A birdbath with open water is a gift that birds gladly accept. It can bring birds to your backyard that don’t eat birdseed and would not visit most bird feeders.
The special cost of eating snow
Snow is made of ice crystals. Ice is solid because its water molecules are held together in a crystalline structure. What keeps ice rigid is the hydrogen bonds between its molecules.
It takes energy, such as heat, to break those bonds. As heat breaks the hydrogen bonds, the ice melts. When ice first melts, the meltwater is just as cold as the ice it came from. After that, additional heat starts warming up the water.
When a bird eats snow, all the heat has to come from the bird’s body. Most of that heat (2/3) goes just to change the snow to water. The rest (1/3) brings the water up to body temperature.
Unfrozen water in the bath saves the birds a lot of calories.
How birds keep warm
Energy comes from food. Birds eat more food in winter than in summer because they need the extra calories to keep warm. Many birds spend almost every waking winter moment finding food. It’s a matter of survival.
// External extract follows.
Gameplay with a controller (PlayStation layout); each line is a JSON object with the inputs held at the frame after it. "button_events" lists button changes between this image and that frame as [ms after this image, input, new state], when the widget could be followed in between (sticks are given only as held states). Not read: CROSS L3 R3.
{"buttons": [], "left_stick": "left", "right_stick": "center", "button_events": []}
If birds can save the cost of eating snow, they can conserve calories. Your little circle of liquid water may be the crucial factor that helps a bird to survive the coldest night of the year.
Here are a few things to keep in mind when you add a birdbath to your backyard.
Heating up
You want to offer liquid water. You can add a birdbath warmer to an ordinary birdbath. Better yet is a bath with a built-in heater, as it eliminates the problem of a separate warmer getting knocked out of the bath.
Put it up high
Locate the birdbath where you can run an outdoor-rated electric cord to it.
An elevated bath is better than a bath on the ground. Think pedestal or a deck railing. Nearby trees can allow a bird to flutter up into safety if danger threatens.
Keep it clean
Put it at a distance from your bird feeding station, so that seeds and droppings don’t quickly soil the water.
I take a gallon jug of warm water out every morning, give the bath a quick scrub with a brush I keep nearby, and replace the water. If you locate the bath in reach of a hose, it will be easy to keep clean in summer, too.
In view from a window
Don't forget to put yourself in the picture. Place the birdbath where you can see it from indoors, from your desk, dining room, or kitchen sink.
A bird drinking from a birdbath is a flood of happiness.
Is this your birdbath? How impressive!
An aging, frugal farm boy here. I use a heated dog dish with a rock in its middle to water the birds. It works well. Nary a complaint from a single bird. A young great horned owl dipped its talons in the dish this fall. Everything is copacetic.